■ **Directive**
Answer these questions using the article on ethanol and the cattle business.
1. How large is the tax credit paid to ethanol producers?
2. At what price per barrel does Cattle-Fax expect crude oil to trade mostly this year?
3. At $3.50/bu. corn and a fed-cattle market of $85.50, what does Cattle-Fax give as the breakeven purchase price of a 750-lb. steer?

When it comes to ethanol, figuring out how it's changing the cattle business and the unimagined ways it likely will continue to change it, I have no answers

When it comes to ethanol, figuring out how it's changing the cattle business and the unimagined ways it likely will continue to change it, I have no answers. I've got lots of questions and wonderments, though.

For instance, what are the odds that ethanol production in this nation is sustainable? The rampant growth of the industry has been predicated upon one basic notion — oil prices will remain high enough to make ethanol production economical. That and the fact the government will continue to subsidize ethanol production in the form of a 51¢/gal. tax credit that goes to the folks producing the product, not the folks producing the corn for the product.

$50 $60 crude oil

Cattle-Fax expects crude oil to trade mostly at $50-$60/barrel this year. With the tax credit, the breakeven purchase price of corn for ethanol production would be worth $3.36-$4.05/bu., according to research by Dermot Hayes at Iowa State University. Take that tax credit away and the breakeven purchase price of corn would be $1.83 to $2.52/bu., based on the same level of crude oil prices.

Remove that tax credit and peg oil prices at the most recent five-year average of $31.84 (basis composite acquisition cost/Energy Information Administration), and you're talking a breakeven purchase price for corn for ethanol production of less than $1.14/bu., based on Hayes' figures.

For that matter, assessing whether the world is in danger of running out of oil is like determining if global warming is a product of man or dumb luck and the epochal forces of nature. Folks choose one side or another and leave little room in between.

As recently as last summer, the folks at the American Petroleum Institute explained there was no shortage of global oil supplies, just a matter of matching refining capacity to oil grades. Furthermore, many industry estimates predict global oil production will plateau in the next 50 years or so. That's based on proven reserves, not new sources and technologies coming on line. Plus, much of the increase in recent global demand has come from countries with no recorded history of political and economic stability over the long haul.

Cynically, you also have to ponder how much market share OPEC countries might be willing to lose before lowering oil prices to the point that ethanol production becomes a horribly expensive alternative.

Unavoidable cattle impacts

No matter where reality ends up, ethanol has already taken a chunk out of beef industry profitability.

Assuming a constant fed-cattle price, Cattle-Fax figures the breakeven purchase price of a 550-lb. steer declines about $12/hundredweight (cwt.) for every 50¢ increase in the bushel price of corn; 750-lb. steers decline $6-$7/cwt.

So far, the odds-on bet is feedlots must combat the higher cost of corn by feeding heavier-weight cattle that have spent more time picking up weight in the stocker pasture. With fewer days on feed, average occupancy rates in the feedlot — a key driver of feedlot economics — declines significantly, says Pete Anderson, Vet Life technical services manager. It's not that there are fewer cattle, but fewer cattle days on feed. That would make cattle heading into the feedyard worth even less.

As it is, Cattle-Fax estimates cash corn prices of $3.50-$4/bu. this year. At $3.50/bu., and assuming a fed-cattle market of $85.50, Cattle-Fax says the breakeven purchase price of a 550-lb. steer would be $103.50; and the breakeven purchase price of a 750-lb. steer would be $95.50.

■ **Stored records**
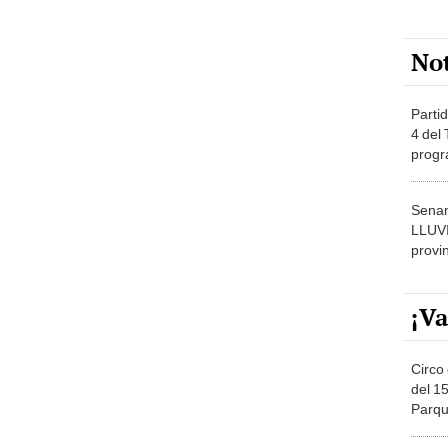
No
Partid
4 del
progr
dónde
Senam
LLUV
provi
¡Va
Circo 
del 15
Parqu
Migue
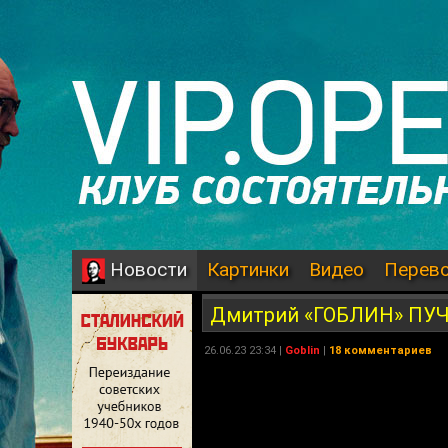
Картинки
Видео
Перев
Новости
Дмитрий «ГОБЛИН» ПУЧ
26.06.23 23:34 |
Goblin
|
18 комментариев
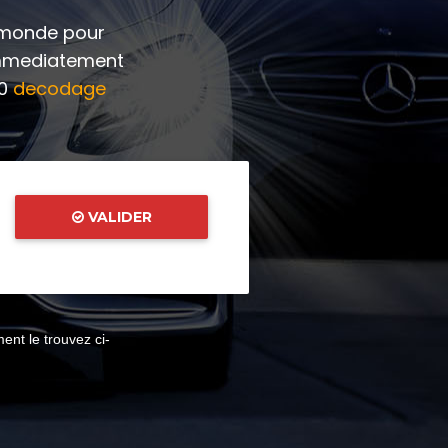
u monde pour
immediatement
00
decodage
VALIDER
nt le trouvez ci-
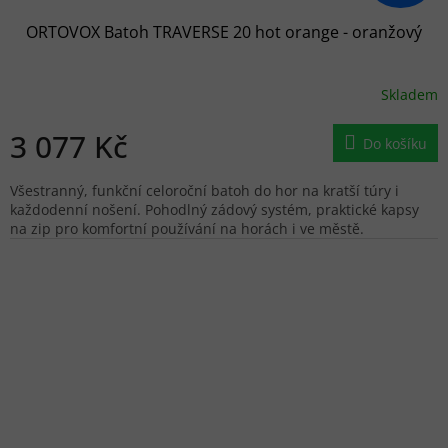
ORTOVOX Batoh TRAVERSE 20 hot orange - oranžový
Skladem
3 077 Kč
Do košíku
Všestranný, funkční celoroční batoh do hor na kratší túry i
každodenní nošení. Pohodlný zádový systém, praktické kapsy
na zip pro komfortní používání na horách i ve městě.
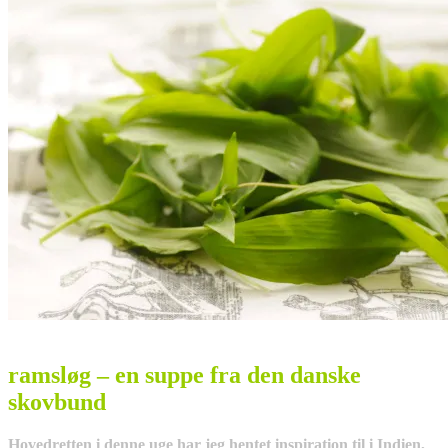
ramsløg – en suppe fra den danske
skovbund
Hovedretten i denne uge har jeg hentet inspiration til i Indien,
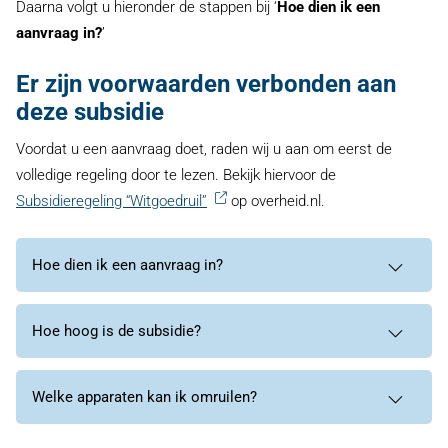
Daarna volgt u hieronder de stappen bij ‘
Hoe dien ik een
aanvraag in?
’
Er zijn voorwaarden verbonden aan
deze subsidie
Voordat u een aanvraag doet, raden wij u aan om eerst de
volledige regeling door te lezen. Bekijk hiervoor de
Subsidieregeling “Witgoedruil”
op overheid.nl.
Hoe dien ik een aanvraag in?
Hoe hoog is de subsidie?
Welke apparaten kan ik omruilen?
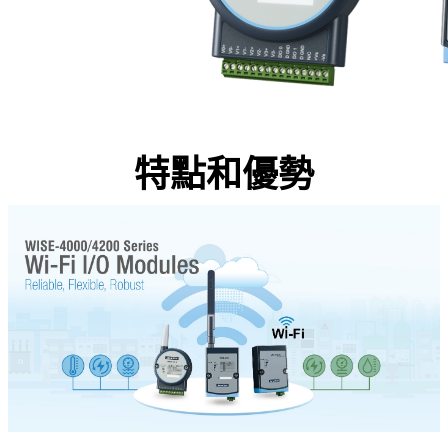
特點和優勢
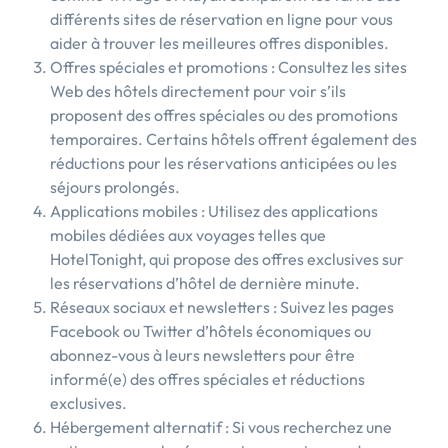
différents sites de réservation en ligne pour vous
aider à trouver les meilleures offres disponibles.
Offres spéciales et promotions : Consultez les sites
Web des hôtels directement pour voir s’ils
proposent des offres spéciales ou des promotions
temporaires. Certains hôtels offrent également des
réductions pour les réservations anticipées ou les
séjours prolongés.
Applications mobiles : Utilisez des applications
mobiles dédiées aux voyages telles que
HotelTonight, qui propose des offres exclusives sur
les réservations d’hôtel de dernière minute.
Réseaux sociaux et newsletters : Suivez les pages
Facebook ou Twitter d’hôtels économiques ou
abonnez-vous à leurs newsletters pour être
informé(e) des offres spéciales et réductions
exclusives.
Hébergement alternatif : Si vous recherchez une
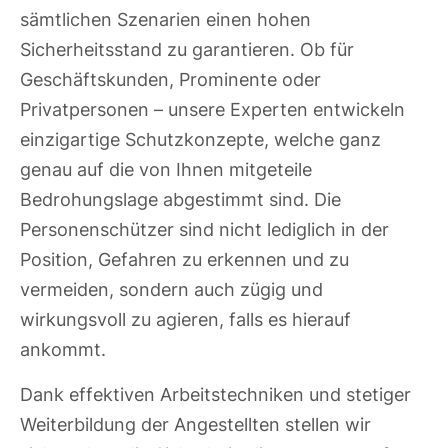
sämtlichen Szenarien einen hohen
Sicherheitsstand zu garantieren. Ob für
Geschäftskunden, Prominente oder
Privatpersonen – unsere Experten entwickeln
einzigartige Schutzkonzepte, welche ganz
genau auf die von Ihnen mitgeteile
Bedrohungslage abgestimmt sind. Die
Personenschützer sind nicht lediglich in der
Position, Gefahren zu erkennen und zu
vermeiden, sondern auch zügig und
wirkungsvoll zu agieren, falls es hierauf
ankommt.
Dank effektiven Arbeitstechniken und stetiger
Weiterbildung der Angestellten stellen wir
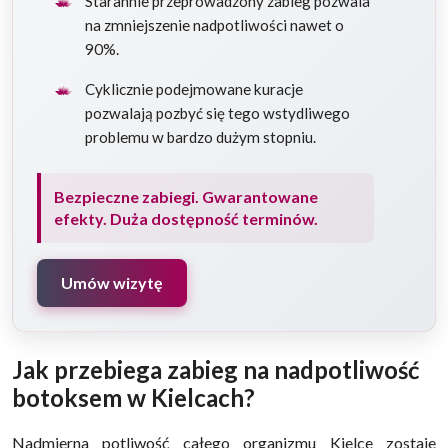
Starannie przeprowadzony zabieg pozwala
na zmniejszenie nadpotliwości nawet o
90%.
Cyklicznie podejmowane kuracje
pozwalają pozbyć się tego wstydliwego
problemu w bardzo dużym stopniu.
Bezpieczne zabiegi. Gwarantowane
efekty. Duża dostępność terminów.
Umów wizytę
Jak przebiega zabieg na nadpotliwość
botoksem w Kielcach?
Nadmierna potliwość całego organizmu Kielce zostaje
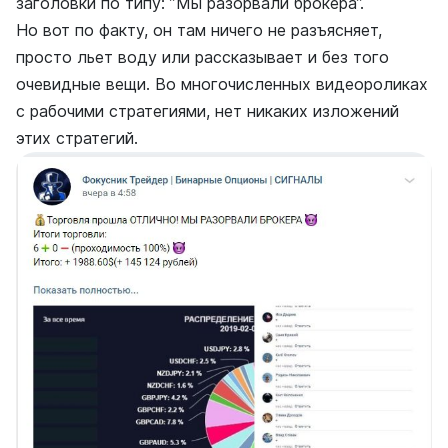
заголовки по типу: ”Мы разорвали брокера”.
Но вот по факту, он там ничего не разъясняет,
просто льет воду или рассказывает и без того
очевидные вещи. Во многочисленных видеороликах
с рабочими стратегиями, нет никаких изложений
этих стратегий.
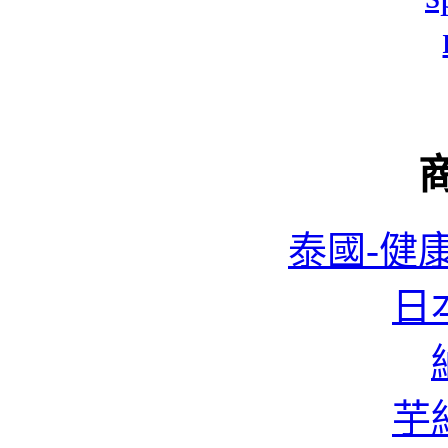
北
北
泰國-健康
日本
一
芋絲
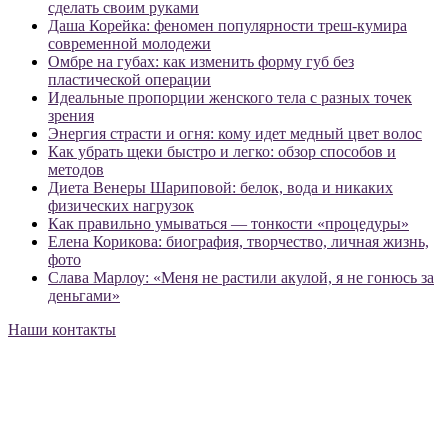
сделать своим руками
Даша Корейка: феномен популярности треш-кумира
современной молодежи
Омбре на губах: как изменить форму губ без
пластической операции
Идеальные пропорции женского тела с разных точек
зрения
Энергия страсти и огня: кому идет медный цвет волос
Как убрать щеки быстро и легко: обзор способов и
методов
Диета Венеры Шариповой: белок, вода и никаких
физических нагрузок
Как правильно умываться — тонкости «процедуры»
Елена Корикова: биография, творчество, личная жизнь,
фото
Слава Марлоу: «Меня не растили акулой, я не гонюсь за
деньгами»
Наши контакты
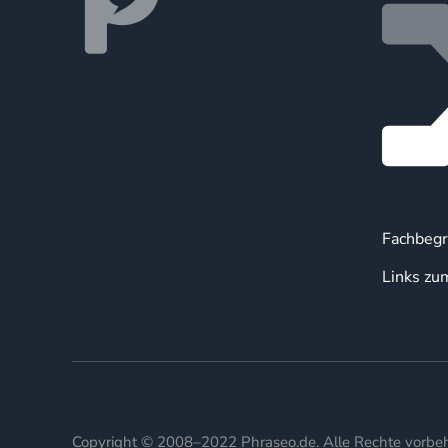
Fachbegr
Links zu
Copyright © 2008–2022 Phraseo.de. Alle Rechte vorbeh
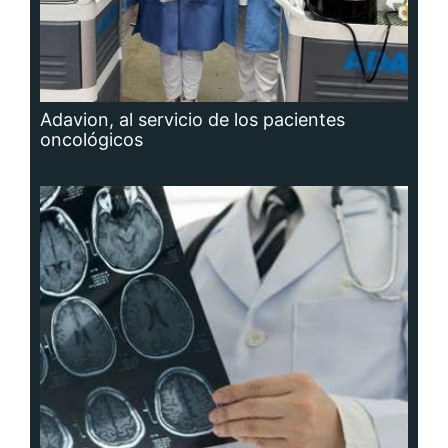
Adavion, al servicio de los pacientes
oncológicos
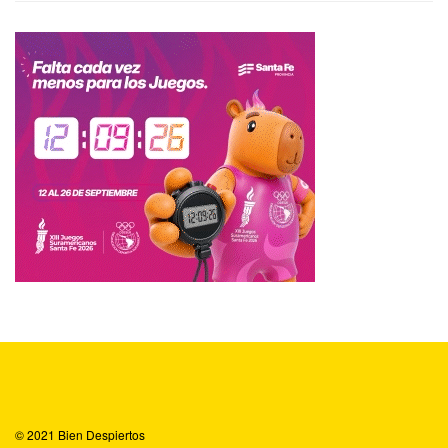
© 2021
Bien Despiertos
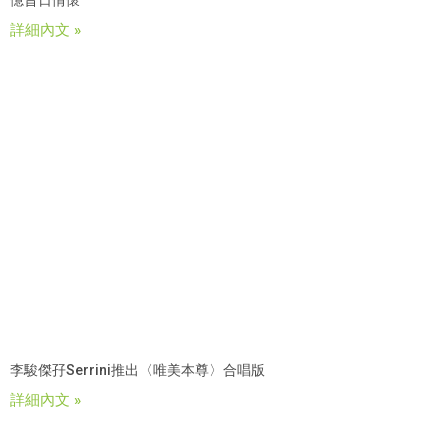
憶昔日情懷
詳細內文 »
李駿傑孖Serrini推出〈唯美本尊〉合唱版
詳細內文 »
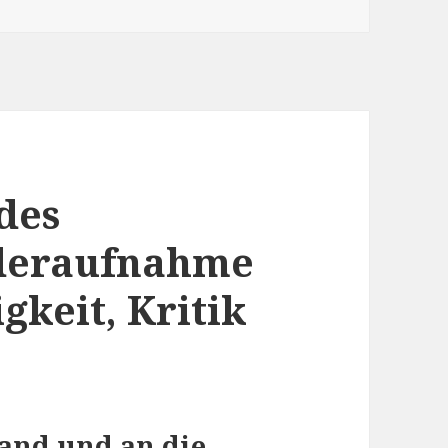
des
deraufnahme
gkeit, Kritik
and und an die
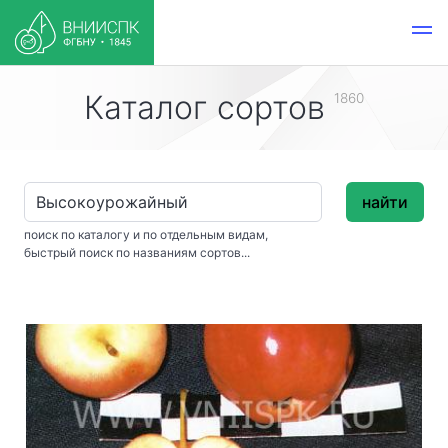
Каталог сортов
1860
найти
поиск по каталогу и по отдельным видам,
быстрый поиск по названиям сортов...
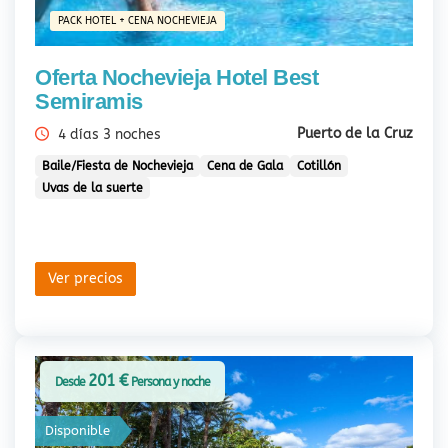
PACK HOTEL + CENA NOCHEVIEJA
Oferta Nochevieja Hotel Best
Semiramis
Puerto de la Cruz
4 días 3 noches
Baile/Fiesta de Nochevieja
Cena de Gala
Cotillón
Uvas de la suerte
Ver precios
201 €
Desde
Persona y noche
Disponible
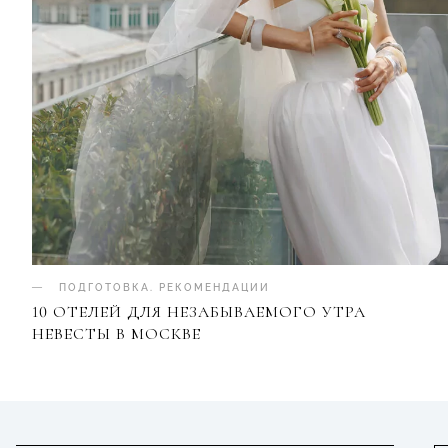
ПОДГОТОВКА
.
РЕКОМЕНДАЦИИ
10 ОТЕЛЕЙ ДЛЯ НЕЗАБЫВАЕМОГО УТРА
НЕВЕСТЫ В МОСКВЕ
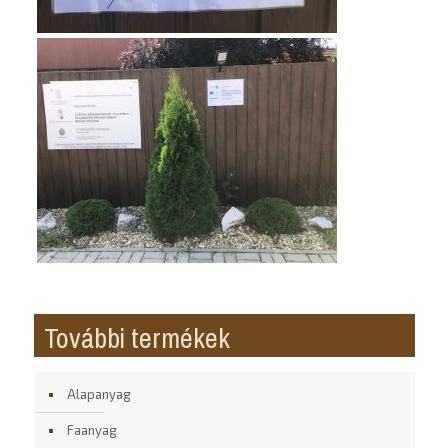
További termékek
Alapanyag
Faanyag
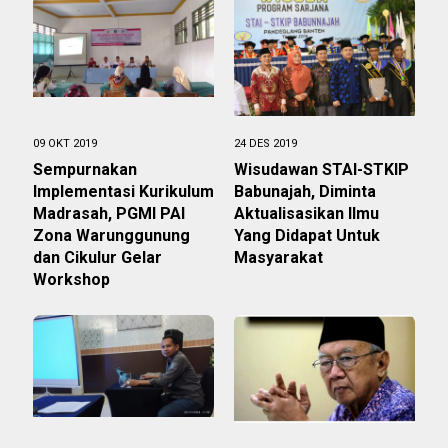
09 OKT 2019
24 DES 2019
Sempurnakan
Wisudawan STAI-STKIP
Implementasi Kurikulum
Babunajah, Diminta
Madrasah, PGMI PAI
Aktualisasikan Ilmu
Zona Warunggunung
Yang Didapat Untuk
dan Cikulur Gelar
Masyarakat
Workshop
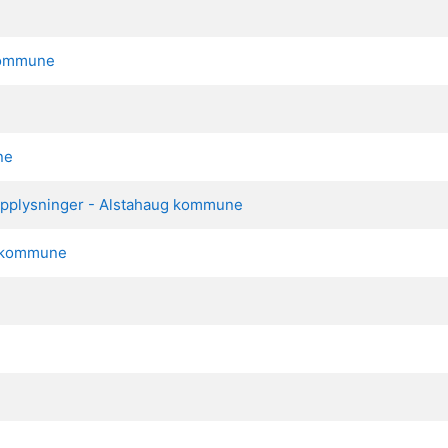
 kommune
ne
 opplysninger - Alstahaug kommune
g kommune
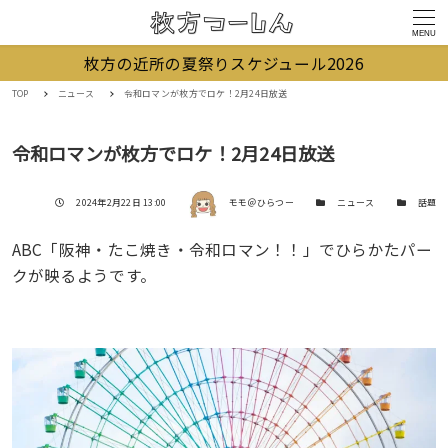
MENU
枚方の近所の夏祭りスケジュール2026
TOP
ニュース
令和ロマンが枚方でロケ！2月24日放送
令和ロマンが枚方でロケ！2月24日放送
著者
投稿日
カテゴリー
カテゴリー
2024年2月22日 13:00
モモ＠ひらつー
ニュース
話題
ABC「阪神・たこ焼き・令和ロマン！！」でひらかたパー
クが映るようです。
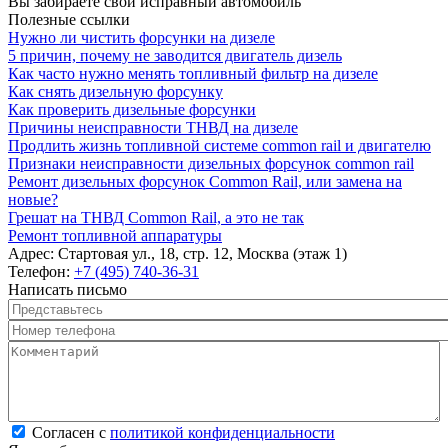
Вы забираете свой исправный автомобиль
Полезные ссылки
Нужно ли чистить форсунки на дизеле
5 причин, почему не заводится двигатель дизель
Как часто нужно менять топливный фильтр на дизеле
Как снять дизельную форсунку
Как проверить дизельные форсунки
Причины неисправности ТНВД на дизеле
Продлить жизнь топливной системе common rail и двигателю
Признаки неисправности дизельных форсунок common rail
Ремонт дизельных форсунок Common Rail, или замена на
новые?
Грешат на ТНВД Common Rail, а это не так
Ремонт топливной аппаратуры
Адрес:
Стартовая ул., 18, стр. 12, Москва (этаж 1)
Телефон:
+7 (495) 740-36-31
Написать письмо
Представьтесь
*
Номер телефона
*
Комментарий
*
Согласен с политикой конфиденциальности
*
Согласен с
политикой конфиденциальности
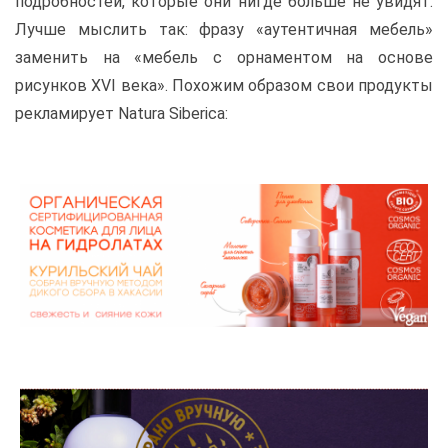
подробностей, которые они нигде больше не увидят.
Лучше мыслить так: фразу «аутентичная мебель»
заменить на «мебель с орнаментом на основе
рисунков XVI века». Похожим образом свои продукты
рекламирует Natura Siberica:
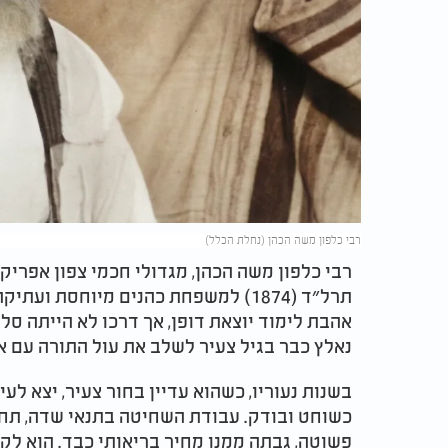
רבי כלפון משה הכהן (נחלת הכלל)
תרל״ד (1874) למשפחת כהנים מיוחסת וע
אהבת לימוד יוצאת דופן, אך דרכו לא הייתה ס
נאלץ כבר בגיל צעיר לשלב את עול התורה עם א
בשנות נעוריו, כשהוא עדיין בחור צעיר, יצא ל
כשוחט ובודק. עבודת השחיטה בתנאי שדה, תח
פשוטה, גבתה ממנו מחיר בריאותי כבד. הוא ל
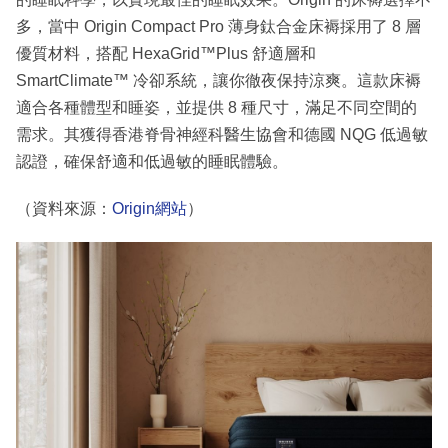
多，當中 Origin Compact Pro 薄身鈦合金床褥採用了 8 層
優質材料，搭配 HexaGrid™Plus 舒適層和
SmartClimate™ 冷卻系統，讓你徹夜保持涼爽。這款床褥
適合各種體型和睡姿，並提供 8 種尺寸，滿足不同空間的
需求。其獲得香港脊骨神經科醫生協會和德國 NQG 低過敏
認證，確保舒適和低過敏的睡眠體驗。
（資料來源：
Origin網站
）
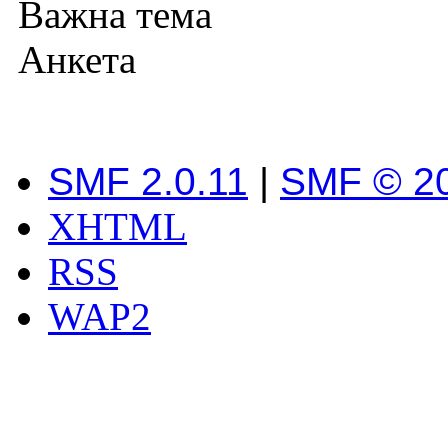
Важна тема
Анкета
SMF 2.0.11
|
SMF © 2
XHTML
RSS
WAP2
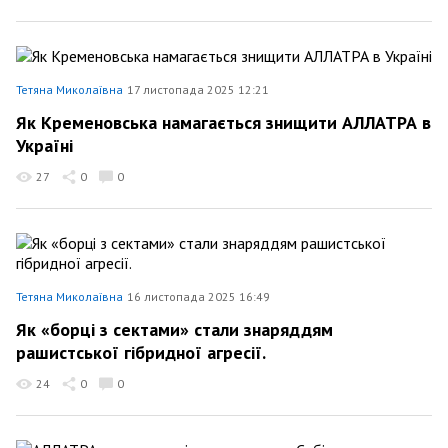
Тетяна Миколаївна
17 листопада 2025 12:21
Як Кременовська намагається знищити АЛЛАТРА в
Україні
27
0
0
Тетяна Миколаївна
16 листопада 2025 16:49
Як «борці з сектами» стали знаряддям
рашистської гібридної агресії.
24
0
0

■ **Answer box**
1. 51¢/gal.
2. $50-$60/barrel
3. $95.50